● Teks Sumber:
══════════════════════════════

EmitenNews.com—PT Garda Tujuh Buana Tbk (GTBO) yang sempat ada diambang pintu delisting (penghapusan pencatatan) pada awal tahun 2022, kini kembali mencuri perhatian regulator. Potensi delisting itu, menyeruak setelah perseroan mengalami suspensi 18 bulan. 

 

Namun kali ini sorotan BEI karena saham PT Garda Tujuh Buana Tbk (GTBO) telah melesat 198 persen dalam tempo yang relatif singkat. Hal ini bisa dilihat sejak dibukanya kembali (unsuspend) perdagangan saham emiten batu bara ini sejak 19 Desember 2022. 

 

Yaa, sejak lepas dari jerat suspensii dengan harga 75 per saham di 19 Desember 2022. Kini GTBO sudah bertengger di level 224 per saham pada penutupan kemarin, Selasa (3/1/2023). Bahkan pada perdagangan kemarin GTBO masih menguat 9,80 persen atau 20 poin.

 

Bahkan, Bursa Efek Indonesia (BEI) memasukkan saham GTBO dalam unusual market activity (UMA) sejak perdagangan kemarin, Selasa 3 Januari 2022, dipicu lonjakan harga di luar kebiasaan.

 

Bagaimana tak mencuri perhatian. Bursa Efek Indonesia (BEI) sempat menjatuhkan sanksi peringatan tertulis I. Hukuman itu, mendera 59 emiten berkategori bandel. Lalai menyampaikan laporan keuangan interim berakhir 30 Juni 2022, dan salah satunya adalah  PT Garda Tujuh Buana (GBTO).

══════════════════════════════

● Cobalah:
Berdasarkan teks tentang saham GTBO, jelaskan dalam satu hingga tiga kalimat alasan BEI memasukkan saham GTBO ke dalam unusual market activity (UMA). Data yang menyusul merupakan bahan tersendiri dan terpisah dari teks tentang saham GTBO.

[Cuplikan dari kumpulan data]

══════════════════════════════

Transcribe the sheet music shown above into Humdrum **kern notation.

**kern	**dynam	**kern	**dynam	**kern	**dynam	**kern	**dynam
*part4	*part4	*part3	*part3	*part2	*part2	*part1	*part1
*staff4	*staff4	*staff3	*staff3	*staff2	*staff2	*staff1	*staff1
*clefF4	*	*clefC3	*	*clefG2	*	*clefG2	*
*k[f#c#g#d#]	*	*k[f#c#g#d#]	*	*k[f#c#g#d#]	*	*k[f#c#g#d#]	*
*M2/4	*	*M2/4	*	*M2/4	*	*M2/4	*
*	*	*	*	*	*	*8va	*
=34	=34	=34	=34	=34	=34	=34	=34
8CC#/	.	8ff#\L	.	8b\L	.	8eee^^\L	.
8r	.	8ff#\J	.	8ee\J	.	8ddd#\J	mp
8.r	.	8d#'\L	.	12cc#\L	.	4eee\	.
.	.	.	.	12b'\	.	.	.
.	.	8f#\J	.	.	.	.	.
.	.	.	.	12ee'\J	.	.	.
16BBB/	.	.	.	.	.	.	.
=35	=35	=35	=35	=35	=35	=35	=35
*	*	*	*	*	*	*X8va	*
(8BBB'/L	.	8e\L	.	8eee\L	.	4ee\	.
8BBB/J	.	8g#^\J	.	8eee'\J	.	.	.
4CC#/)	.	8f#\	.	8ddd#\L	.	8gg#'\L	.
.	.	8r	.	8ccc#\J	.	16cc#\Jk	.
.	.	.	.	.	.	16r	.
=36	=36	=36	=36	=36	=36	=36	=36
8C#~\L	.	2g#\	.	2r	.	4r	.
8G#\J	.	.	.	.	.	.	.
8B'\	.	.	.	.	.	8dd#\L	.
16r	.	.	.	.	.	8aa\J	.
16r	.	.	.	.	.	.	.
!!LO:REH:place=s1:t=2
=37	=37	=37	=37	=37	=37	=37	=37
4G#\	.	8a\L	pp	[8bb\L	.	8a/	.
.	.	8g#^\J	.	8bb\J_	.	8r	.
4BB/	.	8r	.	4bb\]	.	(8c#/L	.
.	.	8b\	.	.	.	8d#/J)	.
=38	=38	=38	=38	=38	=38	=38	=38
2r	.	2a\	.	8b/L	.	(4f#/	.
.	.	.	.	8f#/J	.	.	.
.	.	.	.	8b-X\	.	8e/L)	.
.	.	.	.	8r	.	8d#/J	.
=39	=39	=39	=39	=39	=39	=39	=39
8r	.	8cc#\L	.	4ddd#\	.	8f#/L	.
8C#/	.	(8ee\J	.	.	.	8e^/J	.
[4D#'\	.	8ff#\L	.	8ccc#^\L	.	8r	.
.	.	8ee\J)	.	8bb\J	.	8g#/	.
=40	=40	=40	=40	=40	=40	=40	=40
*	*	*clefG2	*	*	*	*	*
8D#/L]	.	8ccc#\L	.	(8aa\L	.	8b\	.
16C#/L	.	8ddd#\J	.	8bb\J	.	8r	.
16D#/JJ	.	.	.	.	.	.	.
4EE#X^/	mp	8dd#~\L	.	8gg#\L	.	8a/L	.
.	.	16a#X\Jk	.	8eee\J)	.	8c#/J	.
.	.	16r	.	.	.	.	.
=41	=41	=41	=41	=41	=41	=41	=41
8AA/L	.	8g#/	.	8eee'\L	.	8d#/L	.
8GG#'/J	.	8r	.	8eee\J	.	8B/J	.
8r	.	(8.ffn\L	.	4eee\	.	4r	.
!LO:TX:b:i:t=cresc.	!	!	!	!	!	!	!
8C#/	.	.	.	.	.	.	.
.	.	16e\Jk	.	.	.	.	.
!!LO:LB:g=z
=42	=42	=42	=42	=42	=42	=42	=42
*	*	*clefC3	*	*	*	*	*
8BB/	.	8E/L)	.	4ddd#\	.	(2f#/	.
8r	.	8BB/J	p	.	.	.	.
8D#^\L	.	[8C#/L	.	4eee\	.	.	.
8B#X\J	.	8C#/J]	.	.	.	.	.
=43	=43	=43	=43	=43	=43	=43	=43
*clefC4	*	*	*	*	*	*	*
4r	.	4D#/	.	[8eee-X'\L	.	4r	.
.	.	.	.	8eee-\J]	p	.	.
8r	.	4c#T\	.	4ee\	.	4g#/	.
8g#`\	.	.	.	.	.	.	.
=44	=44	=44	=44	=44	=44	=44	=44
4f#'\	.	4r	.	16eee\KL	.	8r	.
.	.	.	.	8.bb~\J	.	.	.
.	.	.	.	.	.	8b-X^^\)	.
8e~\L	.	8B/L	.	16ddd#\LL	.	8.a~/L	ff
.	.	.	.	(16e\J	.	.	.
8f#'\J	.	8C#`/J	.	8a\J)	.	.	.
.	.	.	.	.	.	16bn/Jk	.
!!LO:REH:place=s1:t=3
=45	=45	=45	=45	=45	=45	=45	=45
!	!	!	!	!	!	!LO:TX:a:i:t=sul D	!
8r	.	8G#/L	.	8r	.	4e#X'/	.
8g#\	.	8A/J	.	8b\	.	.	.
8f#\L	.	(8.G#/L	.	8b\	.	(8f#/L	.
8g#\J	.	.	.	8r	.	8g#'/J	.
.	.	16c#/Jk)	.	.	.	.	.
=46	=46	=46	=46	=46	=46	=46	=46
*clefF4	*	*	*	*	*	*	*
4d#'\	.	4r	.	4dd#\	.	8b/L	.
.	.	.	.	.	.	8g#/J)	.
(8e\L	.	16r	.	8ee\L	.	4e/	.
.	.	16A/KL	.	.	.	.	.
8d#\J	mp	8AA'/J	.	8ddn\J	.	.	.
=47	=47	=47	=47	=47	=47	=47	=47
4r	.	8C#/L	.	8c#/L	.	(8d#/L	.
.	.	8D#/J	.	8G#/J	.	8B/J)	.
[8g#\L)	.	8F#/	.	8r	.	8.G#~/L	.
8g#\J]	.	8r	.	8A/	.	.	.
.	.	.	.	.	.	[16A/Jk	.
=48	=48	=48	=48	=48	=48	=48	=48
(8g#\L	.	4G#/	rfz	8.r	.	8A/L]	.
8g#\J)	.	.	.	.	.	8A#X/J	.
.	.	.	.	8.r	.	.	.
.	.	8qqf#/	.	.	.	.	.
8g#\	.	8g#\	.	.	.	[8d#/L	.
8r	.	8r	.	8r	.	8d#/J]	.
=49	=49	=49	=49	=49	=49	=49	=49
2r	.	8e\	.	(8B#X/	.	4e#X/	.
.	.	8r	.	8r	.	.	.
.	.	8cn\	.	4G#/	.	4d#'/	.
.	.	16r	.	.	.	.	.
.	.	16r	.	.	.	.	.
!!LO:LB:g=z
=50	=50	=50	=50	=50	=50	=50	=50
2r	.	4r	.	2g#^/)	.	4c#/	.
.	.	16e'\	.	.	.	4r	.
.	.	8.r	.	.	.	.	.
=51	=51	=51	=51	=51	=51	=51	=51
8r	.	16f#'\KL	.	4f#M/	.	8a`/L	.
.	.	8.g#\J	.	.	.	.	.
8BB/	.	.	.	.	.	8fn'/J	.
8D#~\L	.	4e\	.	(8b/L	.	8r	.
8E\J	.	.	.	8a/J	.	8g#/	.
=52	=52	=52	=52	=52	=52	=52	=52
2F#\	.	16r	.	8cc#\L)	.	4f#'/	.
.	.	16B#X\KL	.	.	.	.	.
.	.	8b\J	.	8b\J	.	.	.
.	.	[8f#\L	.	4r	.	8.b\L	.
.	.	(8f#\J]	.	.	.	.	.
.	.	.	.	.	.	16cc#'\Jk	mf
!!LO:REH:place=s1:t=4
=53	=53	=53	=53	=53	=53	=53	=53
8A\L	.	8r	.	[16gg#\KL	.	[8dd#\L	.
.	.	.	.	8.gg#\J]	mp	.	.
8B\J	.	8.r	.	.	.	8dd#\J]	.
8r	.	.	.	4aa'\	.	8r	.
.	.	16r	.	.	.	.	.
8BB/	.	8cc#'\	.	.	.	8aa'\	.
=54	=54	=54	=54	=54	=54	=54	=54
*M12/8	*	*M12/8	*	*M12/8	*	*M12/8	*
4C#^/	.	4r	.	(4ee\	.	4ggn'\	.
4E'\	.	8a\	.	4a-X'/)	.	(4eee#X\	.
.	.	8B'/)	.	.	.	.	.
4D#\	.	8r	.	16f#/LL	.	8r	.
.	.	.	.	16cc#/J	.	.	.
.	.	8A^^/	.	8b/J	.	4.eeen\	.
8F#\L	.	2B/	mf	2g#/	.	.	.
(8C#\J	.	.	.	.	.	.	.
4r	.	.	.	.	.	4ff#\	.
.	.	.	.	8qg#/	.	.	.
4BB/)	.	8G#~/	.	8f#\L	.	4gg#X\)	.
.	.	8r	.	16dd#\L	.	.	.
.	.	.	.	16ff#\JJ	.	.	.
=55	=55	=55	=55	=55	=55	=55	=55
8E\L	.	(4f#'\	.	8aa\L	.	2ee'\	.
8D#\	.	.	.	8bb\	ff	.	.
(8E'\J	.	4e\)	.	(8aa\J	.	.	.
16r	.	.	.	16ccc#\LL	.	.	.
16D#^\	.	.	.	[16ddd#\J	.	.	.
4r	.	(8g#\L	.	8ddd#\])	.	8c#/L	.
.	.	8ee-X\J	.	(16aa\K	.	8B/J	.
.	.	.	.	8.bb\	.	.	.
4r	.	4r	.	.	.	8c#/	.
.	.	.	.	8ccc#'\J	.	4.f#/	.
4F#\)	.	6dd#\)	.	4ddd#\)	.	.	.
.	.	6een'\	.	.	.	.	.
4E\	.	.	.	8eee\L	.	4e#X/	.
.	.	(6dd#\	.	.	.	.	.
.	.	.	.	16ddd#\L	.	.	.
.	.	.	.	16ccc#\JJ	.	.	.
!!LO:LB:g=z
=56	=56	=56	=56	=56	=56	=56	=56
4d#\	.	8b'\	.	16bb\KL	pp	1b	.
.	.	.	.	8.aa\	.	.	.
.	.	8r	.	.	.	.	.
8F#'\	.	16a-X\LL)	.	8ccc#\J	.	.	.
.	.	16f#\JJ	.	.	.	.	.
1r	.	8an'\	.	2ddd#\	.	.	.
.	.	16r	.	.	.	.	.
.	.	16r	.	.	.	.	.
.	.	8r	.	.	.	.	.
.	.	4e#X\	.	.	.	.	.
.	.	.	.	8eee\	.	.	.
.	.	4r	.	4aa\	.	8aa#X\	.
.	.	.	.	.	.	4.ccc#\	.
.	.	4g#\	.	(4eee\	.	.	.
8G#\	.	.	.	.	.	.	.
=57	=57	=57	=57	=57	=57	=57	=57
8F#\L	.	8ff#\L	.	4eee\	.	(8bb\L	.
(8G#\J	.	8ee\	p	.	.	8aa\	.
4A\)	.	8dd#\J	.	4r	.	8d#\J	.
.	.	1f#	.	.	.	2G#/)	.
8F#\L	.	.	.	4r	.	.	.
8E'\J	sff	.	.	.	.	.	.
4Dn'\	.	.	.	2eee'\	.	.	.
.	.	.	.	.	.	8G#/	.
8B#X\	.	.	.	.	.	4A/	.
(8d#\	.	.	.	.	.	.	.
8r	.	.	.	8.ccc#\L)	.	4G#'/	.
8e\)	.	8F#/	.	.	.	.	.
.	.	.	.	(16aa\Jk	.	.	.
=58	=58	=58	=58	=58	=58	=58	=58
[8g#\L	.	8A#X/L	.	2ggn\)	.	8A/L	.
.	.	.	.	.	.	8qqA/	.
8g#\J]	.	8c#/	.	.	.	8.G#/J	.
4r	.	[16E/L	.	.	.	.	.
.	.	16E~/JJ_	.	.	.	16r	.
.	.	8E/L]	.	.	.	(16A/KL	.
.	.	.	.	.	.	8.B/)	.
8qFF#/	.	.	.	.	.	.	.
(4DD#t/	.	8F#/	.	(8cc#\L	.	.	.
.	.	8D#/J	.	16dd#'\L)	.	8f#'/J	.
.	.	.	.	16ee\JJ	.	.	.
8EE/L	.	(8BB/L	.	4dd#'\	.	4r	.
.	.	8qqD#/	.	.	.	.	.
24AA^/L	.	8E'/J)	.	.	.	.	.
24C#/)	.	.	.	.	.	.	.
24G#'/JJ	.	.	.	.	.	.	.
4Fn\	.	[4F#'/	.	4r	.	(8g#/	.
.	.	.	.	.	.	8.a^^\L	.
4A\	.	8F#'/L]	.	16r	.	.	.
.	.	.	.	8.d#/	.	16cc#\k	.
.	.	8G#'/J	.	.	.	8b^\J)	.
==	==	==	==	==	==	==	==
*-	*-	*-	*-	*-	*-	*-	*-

══════════════════════════════

● Hasil:
BEI memasukkan saham GTBO ke dalam UMA karena dipicu lonjakan harga di luar kebiasaan. Saham GTBO telah melesat 198 persen dalam tempo yang relatif singkat sejak perdagangannya dibuka kembali pada 19 Desember 2022.